The duties are as follows: On spun wool about 1½d. per lb., valued at about 7d. per lb., on washed wool 1s. 7d. per lb., the customs valuation being 7d.; on stockings and socks (all classes) about 50%, on woollen cloth (pure) about 40%, and on wool and cotton mixed, over 30%.

Passing over grain, the main manufactured product of which, flour, is not imported at all, and cattle, which in the frozen meat trade and its attendant industries form one of the main items of export, there are left wood and sugar. Of the former, the country produces little for constructional and industrial purposes, all the natural timber being employed either for railway sleepers, fencing posts, or for tanning extract. It is an extremely important business, but there could be no question of importation, except for intermediate fencing bars (those not planted in the ground) and for sleepers. Even so the only circumstances which could render it possible are the inability of the home supply to cope with the demand, and the consequent rise in price. Recently poplar has been planted on the islands of the Tigre near the mouth of the Paraná with great success. But the available space is limited there, though it is quite possible that planting might be continued on the Paraná and Uruguay rivers. The duty on imported soft woods is comparatively small.

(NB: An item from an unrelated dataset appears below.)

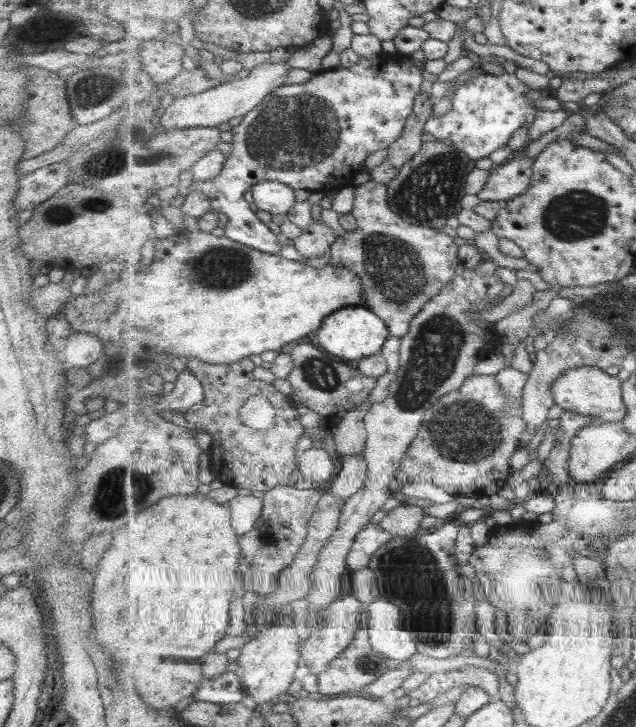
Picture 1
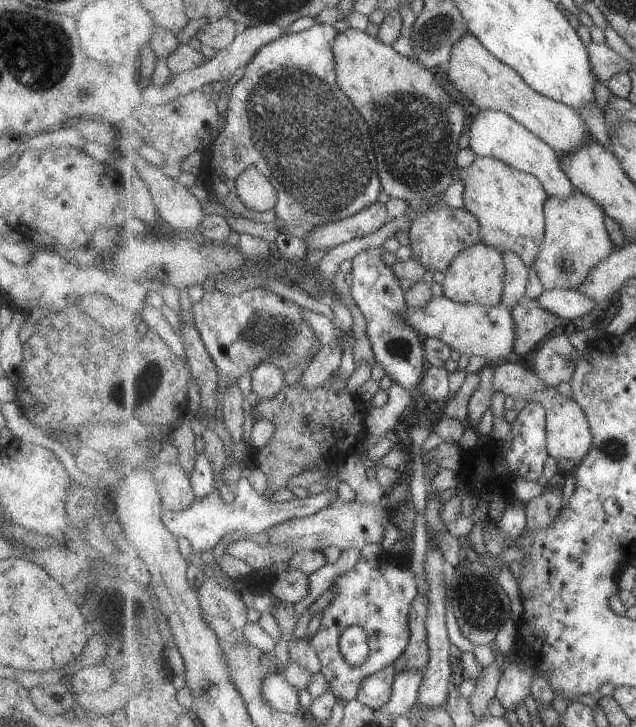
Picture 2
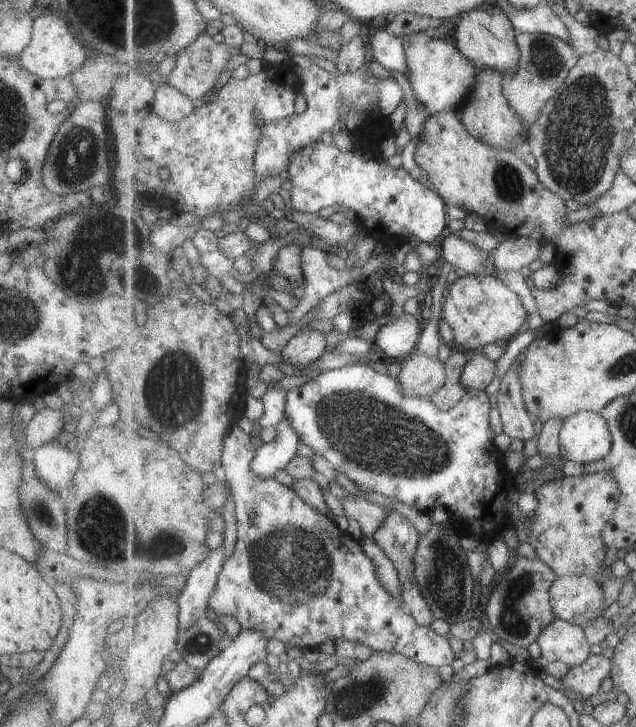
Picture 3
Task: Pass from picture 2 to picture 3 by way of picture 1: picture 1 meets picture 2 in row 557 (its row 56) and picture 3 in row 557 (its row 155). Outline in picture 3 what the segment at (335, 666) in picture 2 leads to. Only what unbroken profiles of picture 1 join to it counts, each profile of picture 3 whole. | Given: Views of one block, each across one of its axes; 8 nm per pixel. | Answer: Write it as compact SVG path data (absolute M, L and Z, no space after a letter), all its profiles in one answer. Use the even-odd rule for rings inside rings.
M237 422L225 435L221 469L231 486L237 520L237 541L234 552L226 560L217 580L216 592L209 598L209 608L215 613L231 616L241 629L261 628L269 640L276 638L287 646L317 649L329 640L345 639L368 646L373 651L404 654L429 666L450 665L455 660L450 638L439 636L428 626L421 626L405 604L401 604L377 578L373 558L357 540L341 530L333 519L307 504L295 490L277 482L261 478L252 469L253 446L251 434Z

The one article of home-production left, which was open to foreign competition, is sugar. The erratic development of this industry in conjunction with the tariff has been so eventful, and so instructive from the economic point of view, that a rather lengthy review may be pardoned. This is practically a paraphrase and condensation of the extremely interesting, though, at times, somewhat exclamatory article written by M. Ricardo Pillado, the head of the Division of Commerce in the Argentine Ministry of Agriculture, 1906. Unfortunately, in attempting to follow some of the author’s calculations it has been found quite impossible to verify his results or to see how he arrived at them. In some cases the figures are so obviously impossible in the light of the data that the only explanation seems to be a misprint. In order not to sacrifice the continuity of his account, these figures have been given as they stand. The fact that the article in question appears in a collection, derived from various sources, and republished officially at the Ministry of Agriculture, seemed to give additional justification for its presentation here without emendation.

Writing at end of 1903, when the Brussels Convention had just condemned Bounties, and when the original heavy import duties and export drawbacks were still in force, he makes this preface to a general discussion of the whole working of the exaggerated protection of the Sugar Industry.

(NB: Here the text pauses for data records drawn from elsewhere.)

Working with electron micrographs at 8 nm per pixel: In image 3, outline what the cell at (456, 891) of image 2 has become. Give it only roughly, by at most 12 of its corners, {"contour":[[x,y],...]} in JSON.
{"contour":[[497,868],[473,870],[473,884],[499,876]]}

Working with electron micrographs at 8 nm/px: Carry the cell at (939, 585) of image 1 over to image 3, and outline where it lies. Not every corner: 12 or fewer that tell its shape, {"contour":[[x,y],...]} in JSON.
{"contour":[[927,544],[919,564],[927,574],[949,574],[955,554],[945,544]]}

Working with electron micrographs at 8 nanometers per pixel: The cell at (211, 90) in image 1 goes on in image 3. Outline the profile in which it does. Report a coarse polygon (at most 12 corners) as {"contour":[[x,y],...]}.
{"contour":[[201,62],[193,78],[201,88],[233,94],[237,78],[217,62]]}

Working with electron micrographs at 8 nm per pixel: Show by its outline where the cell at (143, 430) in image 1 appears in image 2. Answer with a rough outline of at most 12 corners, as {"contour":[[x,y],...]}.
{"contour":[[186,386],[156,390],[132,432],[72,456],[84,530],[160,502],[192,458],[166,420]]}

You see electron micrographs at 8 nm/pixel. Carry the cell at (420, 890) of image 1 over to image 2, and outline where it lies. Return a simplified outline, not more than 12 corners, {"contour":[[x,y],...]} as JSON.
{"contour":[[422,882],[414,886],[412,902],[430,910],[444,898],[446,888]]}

“The fiscal protection of the Sugar industry, instituted in the year 1883, and maintained up to the present moment in all its intensity, has been the source of the gravest evils to the Republic, not merely through its immediate effect and its having admitted and secured the maintainance

of an economic system so detrimental to the country, but also, in the sphere of credit, through the complications of which it has been the indirect cause. Every effort, therefore, tending to destroy to their very foundations the fallacies which have been the mainspring and origin of its birth and continuance up to the present day ought to be considered, in my opinion, as an act of patriotism and duty.”

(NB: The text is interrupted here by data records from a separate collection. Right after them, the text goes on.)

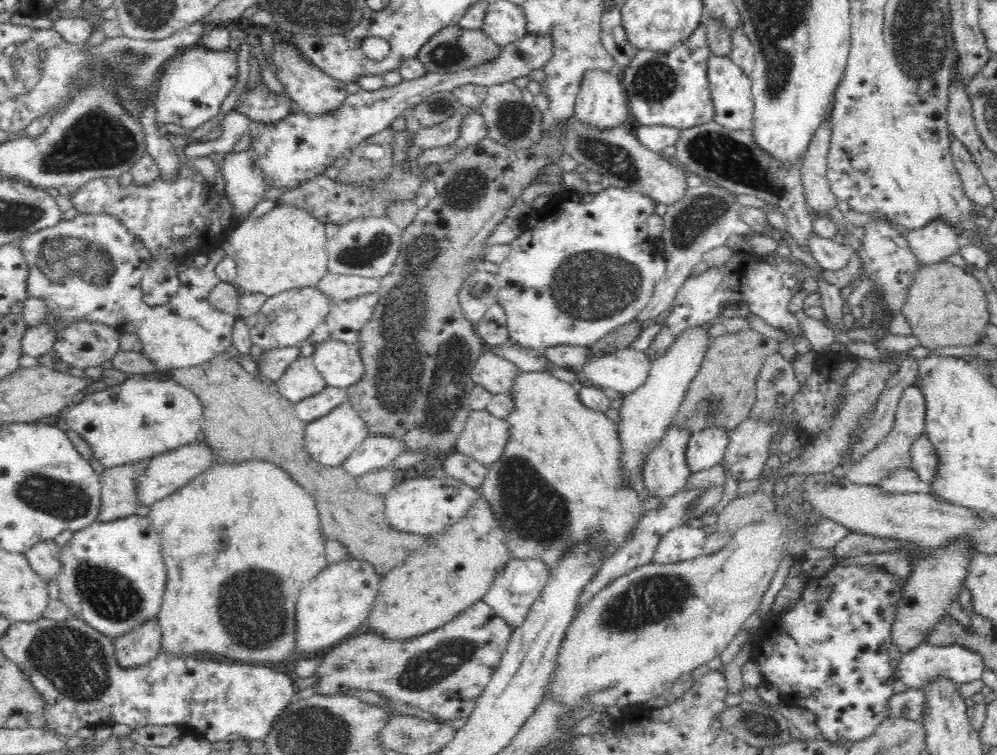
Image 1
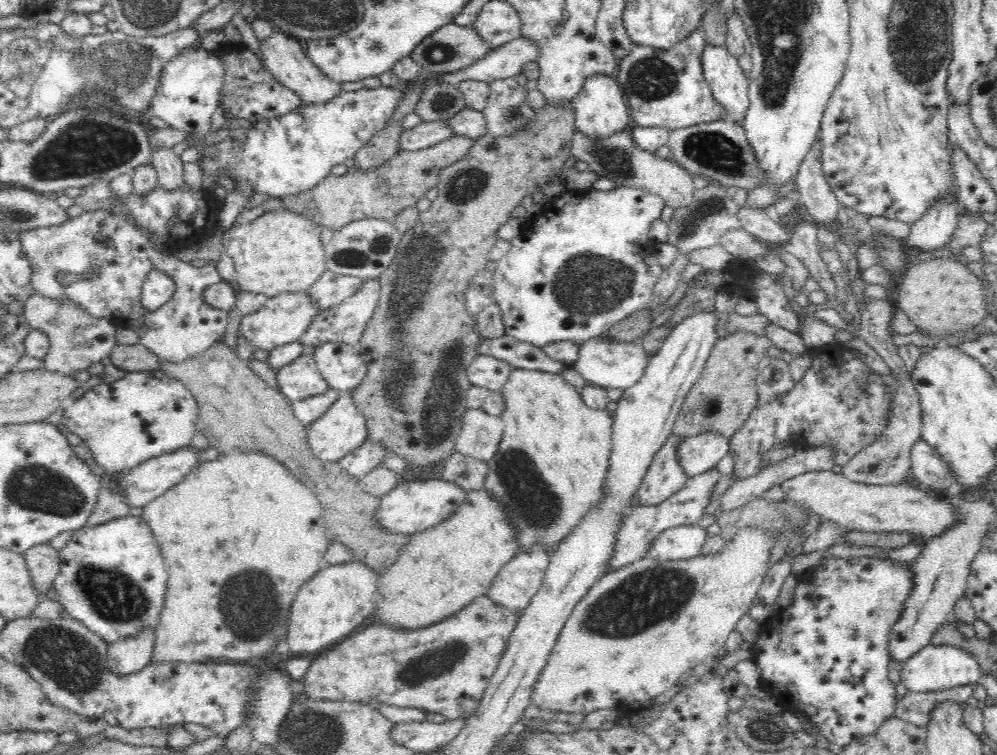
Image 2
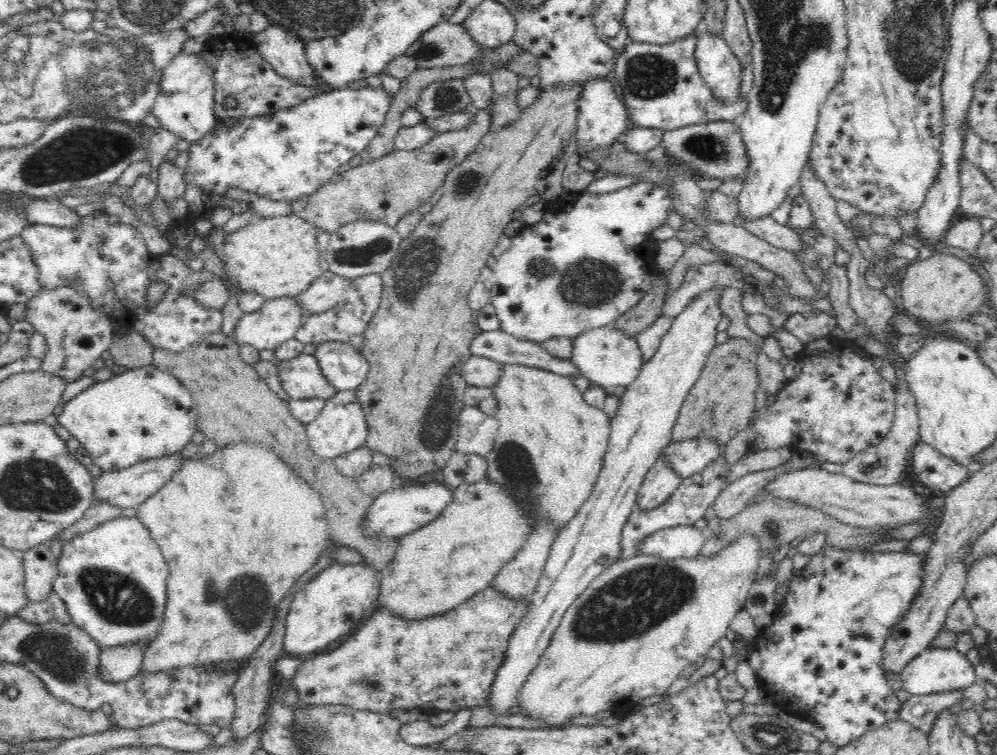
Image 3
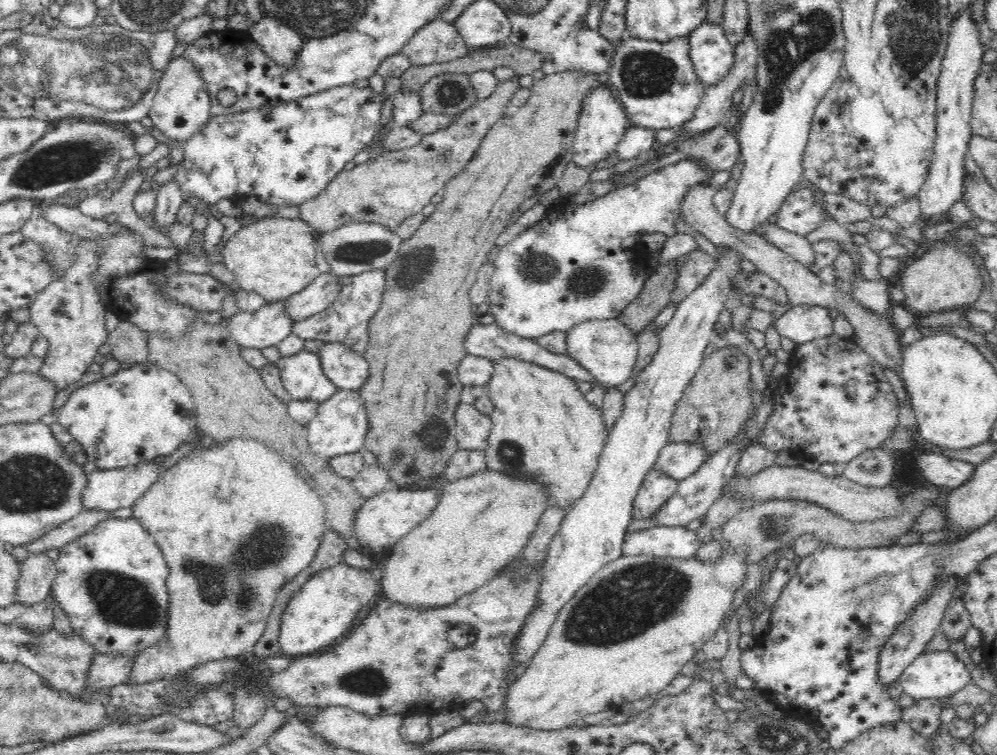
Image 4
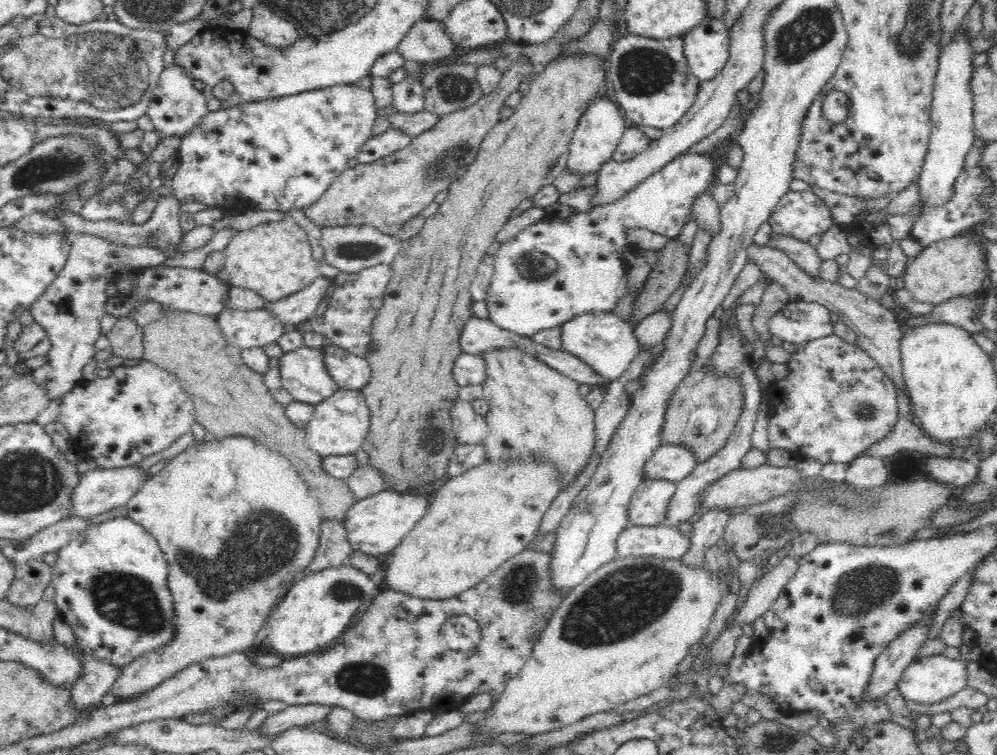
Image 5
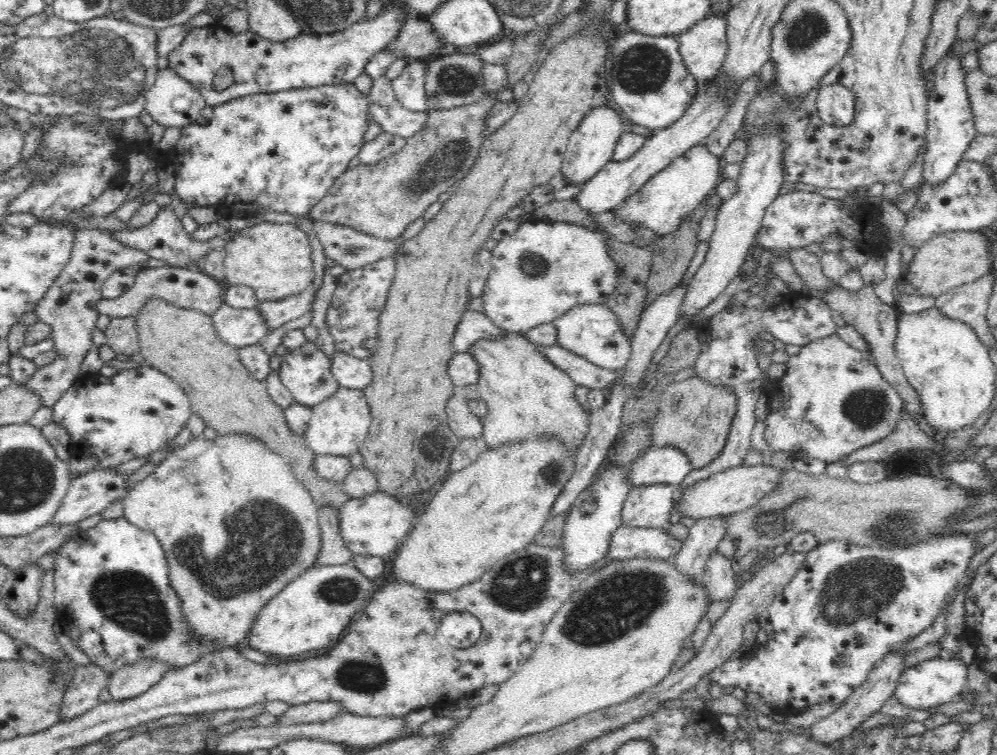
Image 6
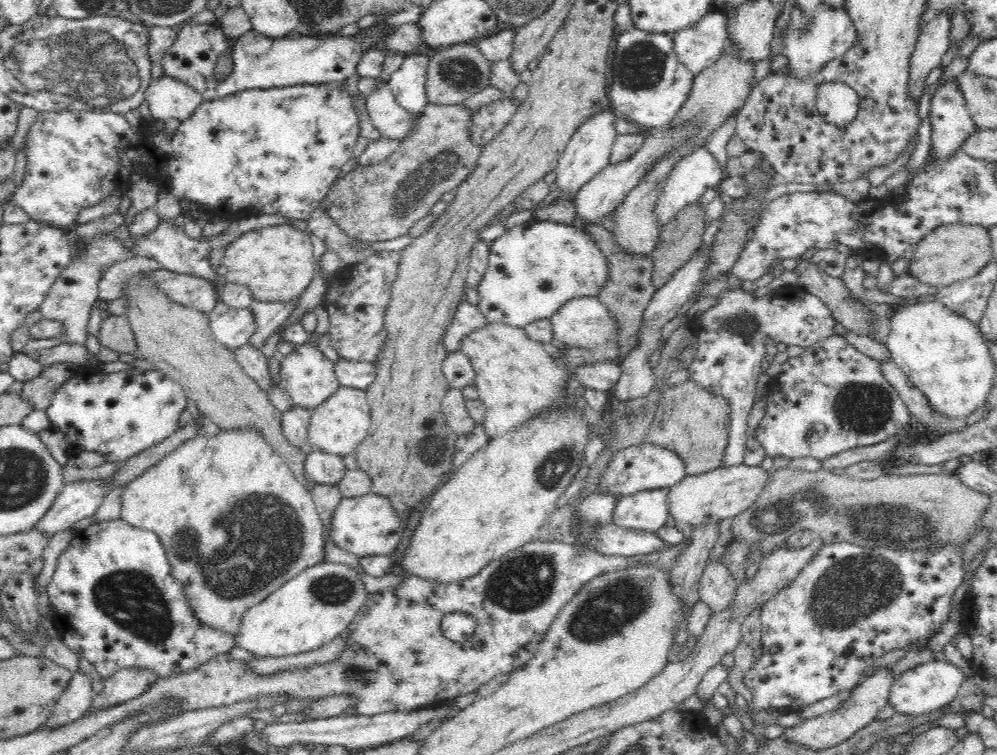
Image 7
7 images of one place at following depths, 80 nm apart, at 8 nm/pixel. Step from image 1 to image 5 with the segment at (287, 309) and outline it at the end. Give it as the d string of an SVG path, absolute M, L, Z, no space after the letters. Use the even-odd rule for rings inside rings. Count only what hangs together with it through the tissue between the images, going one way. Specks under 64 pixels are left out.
M226 307L215 316L226 341L241 349L276 343L290 327L284 326L266 307L240 310Z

M. Pillado is far from being a free-trader in the accepted English sense. “The protection which reasonably may be and, I will even say, ought to be afforded to national industries cannot,” he goes on to say, “be identified with the favours which were lavished on the sugar industry.” Although he is in favour of a moderate and strictly protective Tariff, he cannot reconcile the prevailing system with any economic theory whatever.

The Sugar plantations and refineries are situated in the remote North West of the country, and the latter were practically in the hands of two powerful concerns. Owing to the expense of rail transport, under no circumstances could the sugar be transported to the coast to compete on equal terms with the imported ocean-borne article, and certainly not, with the additional freight, in European markets.

The initial error lay in the assumption that these Northern Districts round Tucuman were especially adapted by climate and other conditions to the cultivation of cane. No such natural privilege exists. The origin of the industry, on the contrary, is to be found in that very distance from a port which renders its present condition anomalous. Sugar-cultivation was instituted solely with a view to the satisfaction of local requirements, and the idea of competition with foreign produce in the capital was probably never dreamed of. This view is the more probable when it is remembered that Tucuman lies nearly a thousand miles from Buenos Aires, while railway communication was not established until 1888 or even later.

At that time, however, protection was already in full force. Although full communication was not established until 1892, and till then goods had to be transported by cartage, or whatever means the state of the roads (such as they were) permitted, so early as 1883 the duty was raised from the existing rate of 25% ad volorem, to a specific tax of 5 cents per kilo, at a time when there was only one currency. The impost being irrespective of quality, the actual burdens resulted as follows: On refined Sugar valued by the customs at 19 c. the kilo, 26½%; on white or granulated with a valuation of 14 c., 35¾%, on raw of 11½ c. per kilo, 43½%. It is obvious says the writer, that the greatest burden fell on the lower grades, the only ones which the local refineries were in a position to produce and to offer in competition with imported sugars.